Financial Inclusion Nigeria

Woman selling tomatoes in a local market receiving payment via mobile phone transfer | PC: Adobe Stock

Context

Financial service providers have traditionally used loan officers and standard financial data to make underwriting decisions, excluding many vulnerable people who may live far from bank branches or lack the financial history and documentation needed to obtain credit. The shift to digital loans and the ability to leverage new sources of data and algorithmic decision making has the potential to lower costs and expand access to financial services.

Many of these new data sources, however, are highly sensitive. A rise in data breaches and data misuse have led to new restrictions on data collection, use, and sharing, which could limit the potential of digital financial channels to include new populations.

These data restrictions reduce consumer harms, but at a steep cost. Researchers are now investigating whether algorithmic credit scores can be calculated with the use of Privacy Enhancing Technologies (PETs), safeguarding consumer data and providing social welfare benefits.

Study Design

This project aims to characterize the loss of underwriting accuracy, and thus lender profit, from the use of provably private data when constructing algorithmic credit scores. Accuracy, in this case, refers to the proportion of clients who pay back loans on time.

To provide privacy, researchers are turning to differential privacy, a leading PET that leverages random “noise” to hide the presence of individuals in a dataset. Although differentially private methods are among the most rigorous for guaranteeing privacy, they are best suited for aggregate statistics (e.g. median income for a region) rather than tasks which require learning about individuals, such as credit underwriting. Because of this, the team is using a similar approach as in their work in Togo, applying a novel variant of differential privacy to the underlying data used by a partner fintech in Nigeria.

The research team is able to run simulations first without consumer privacy and then with progressively higher levels of privacy.

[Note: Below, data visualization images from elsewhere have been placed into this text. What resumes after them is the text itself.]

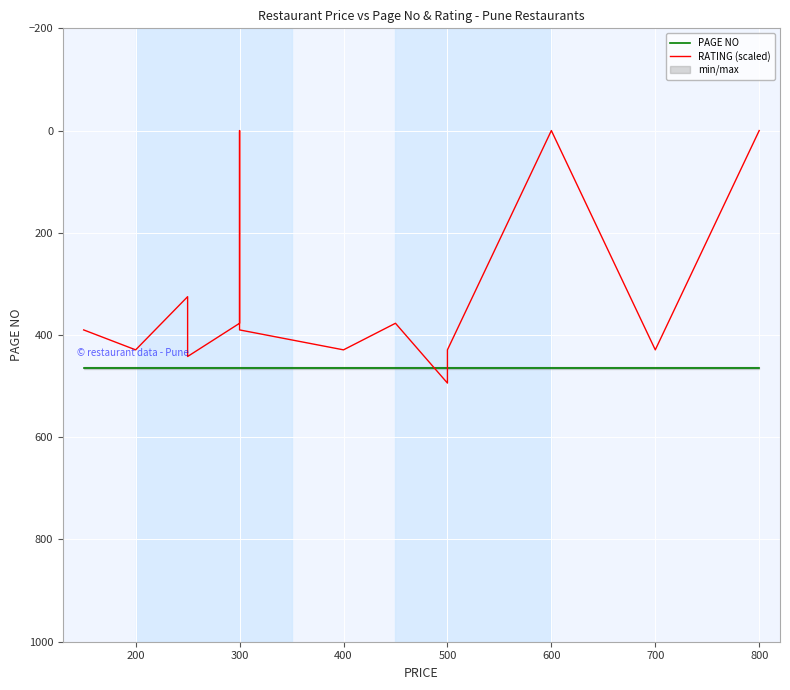

What is the difference between the maximum and minimum values in the RATING (scaled) series?

494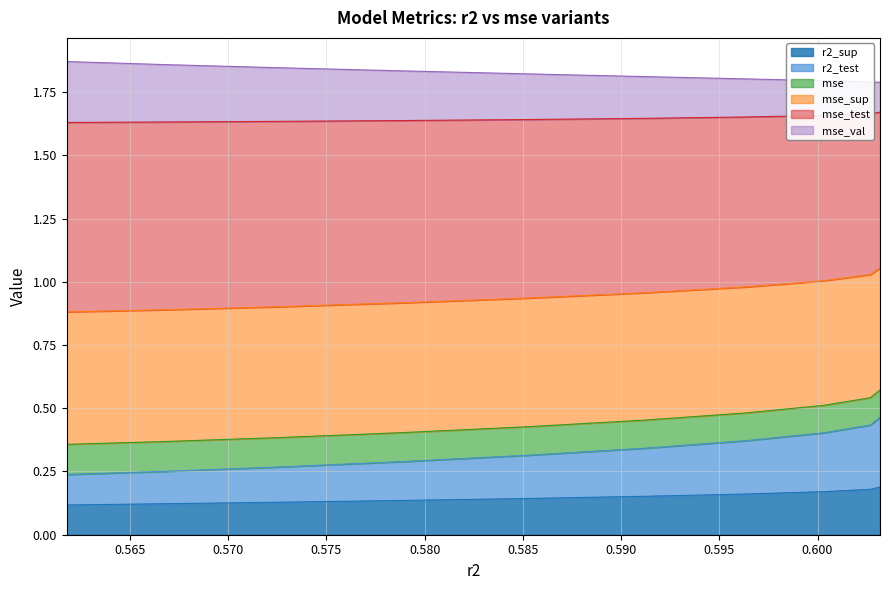

True or false: mse has more than 1 points higher than both neighbors.

False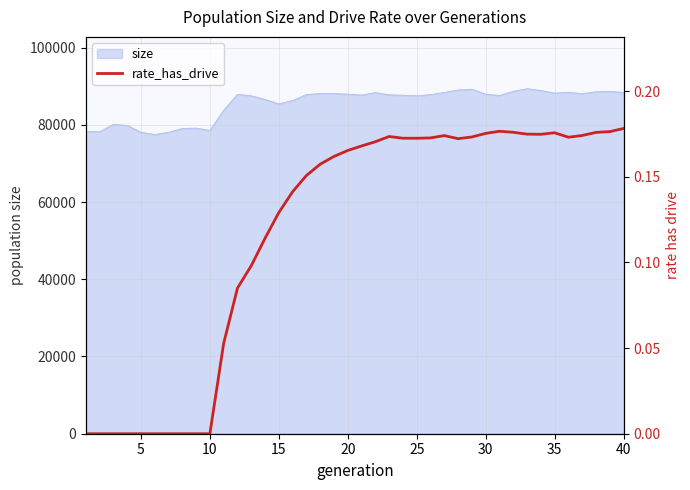

Reading left to right, what are all the values shown in this chart?

0.0	0.0	0.0	0.0	0.0	0.0	0.0	0.0	0.0	0.0	0.1	0.1	0.1	0.1	0.1	0.1	0.2	0.2	0.2	0.2	0.2	0.2	0.2	0.2	0.2	0.2	0.2	0.2	0.2	0.2	0.2	0.2	0.2	0.2	0.2	0.2	0.2	0.2	0.2	0.2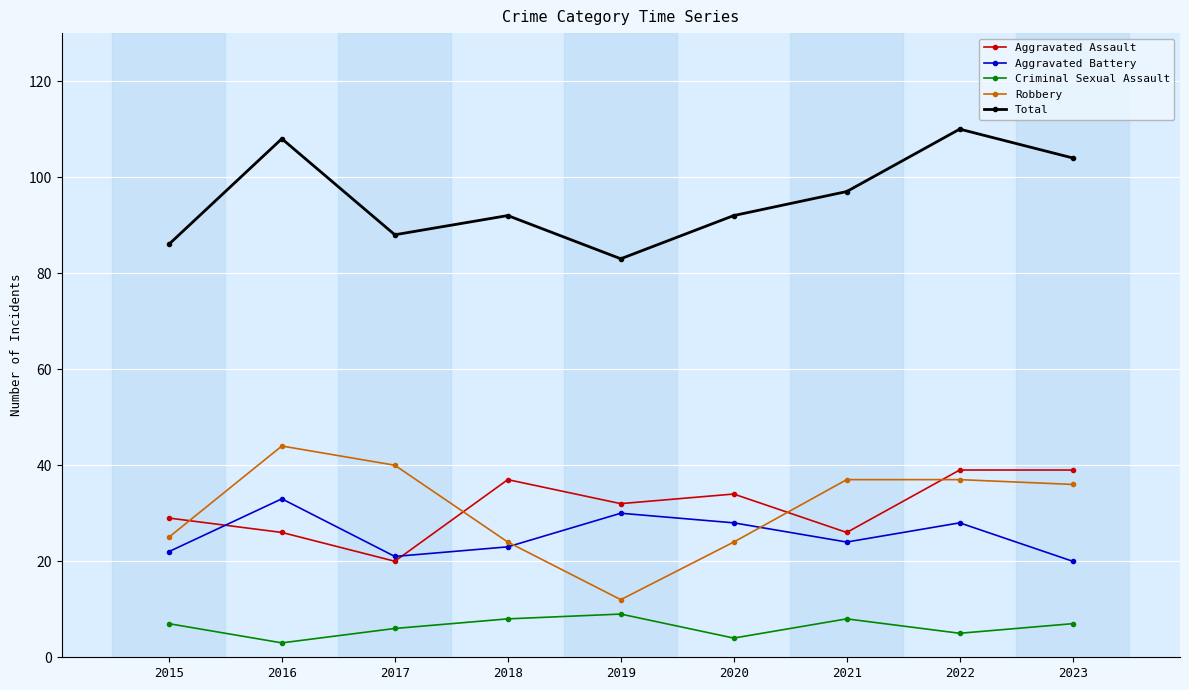

Where is Aggravated Assault nearest to the value 29?

2015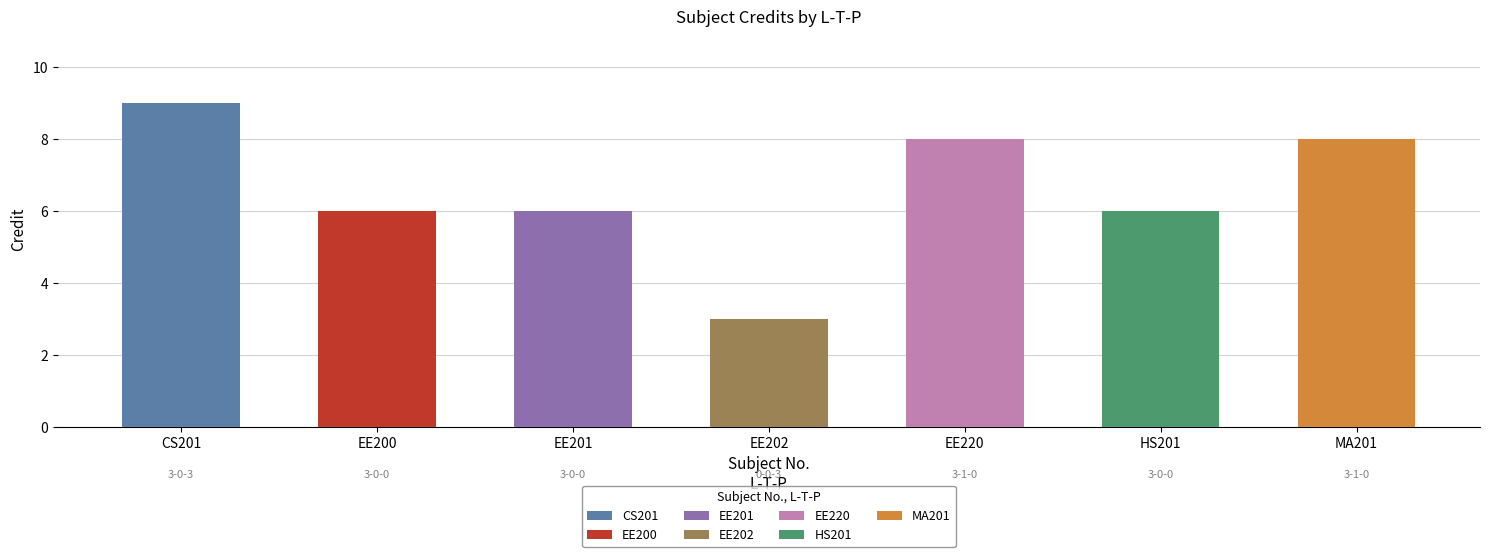

Which has a higher value, 3-0-0 or 3-1-0?

3-1-0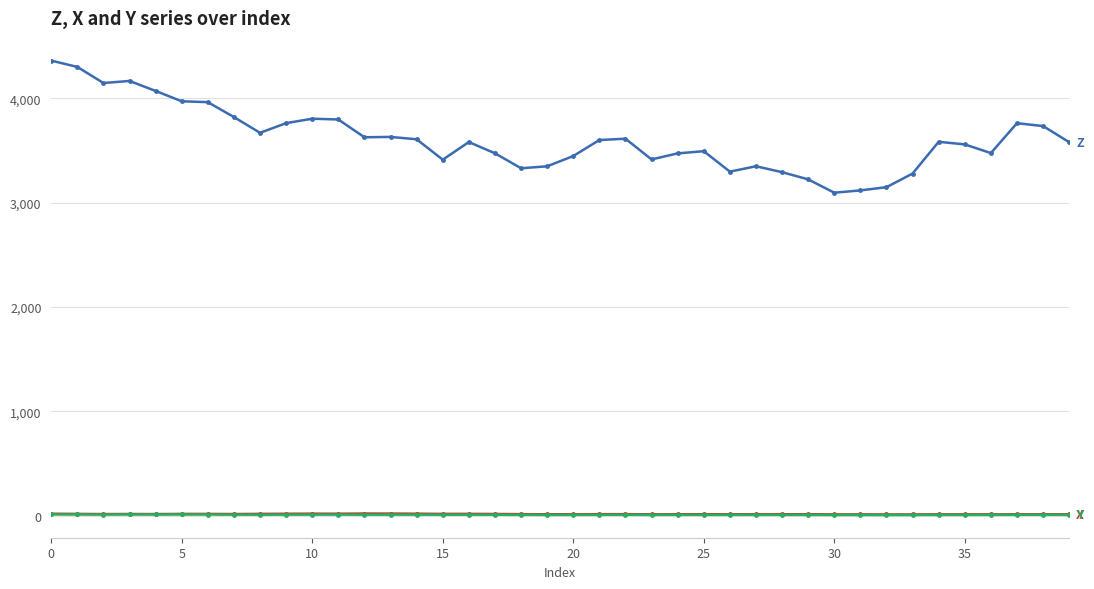

What is the greatest value displayed?

4361.0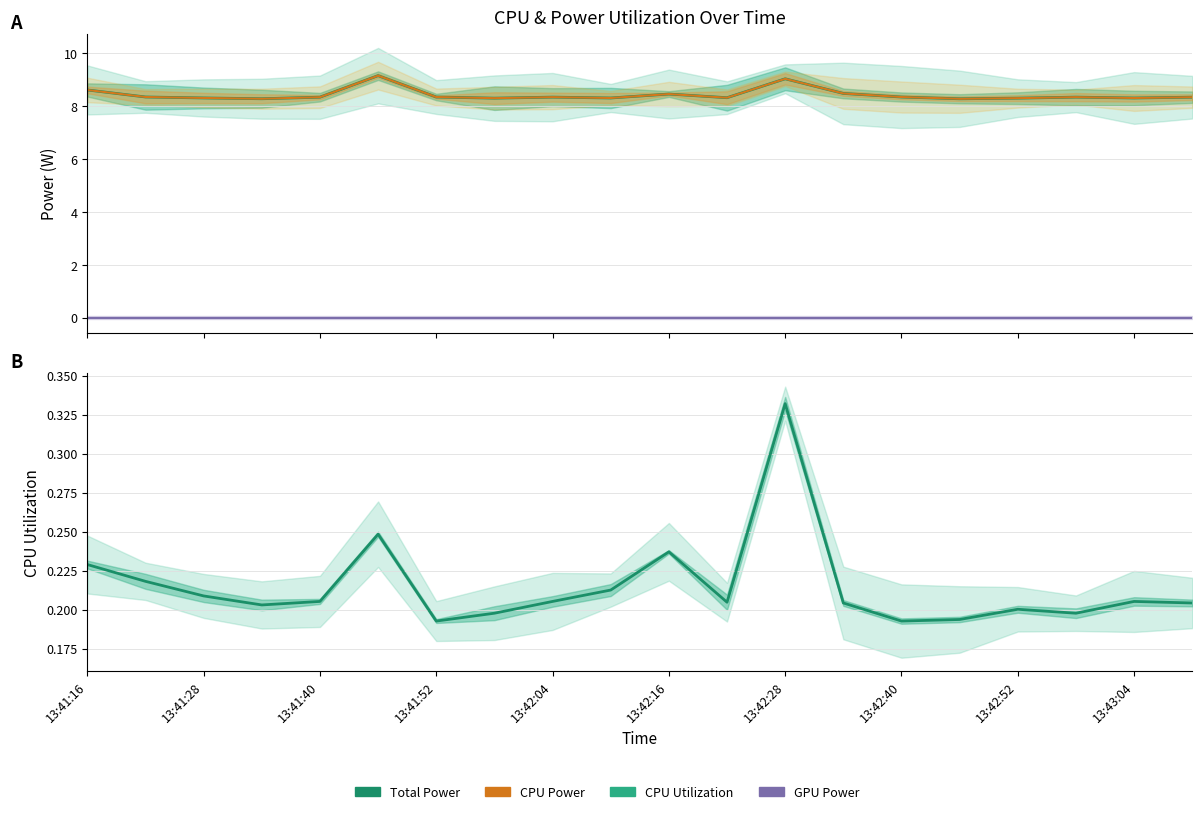

Does the chart have visible grid lines?

Yes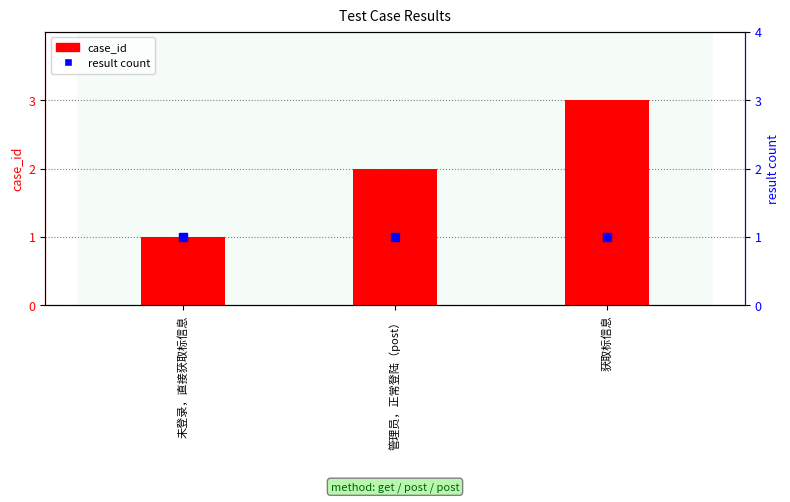

At how many categories does at least one series exceed 2?

1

For each simulation, researchers will build a model to predict which individuals should receive loans and compare those predictions to the actual underwriting decisions made by the lender. Leveraging the differences between their predictions and the lender’s actual decisions, the researchers will assess how payment outcomes and profit would change for the lender at each level of privacy protection.

Results & Policy Lessons

The results from the project are forthcoming.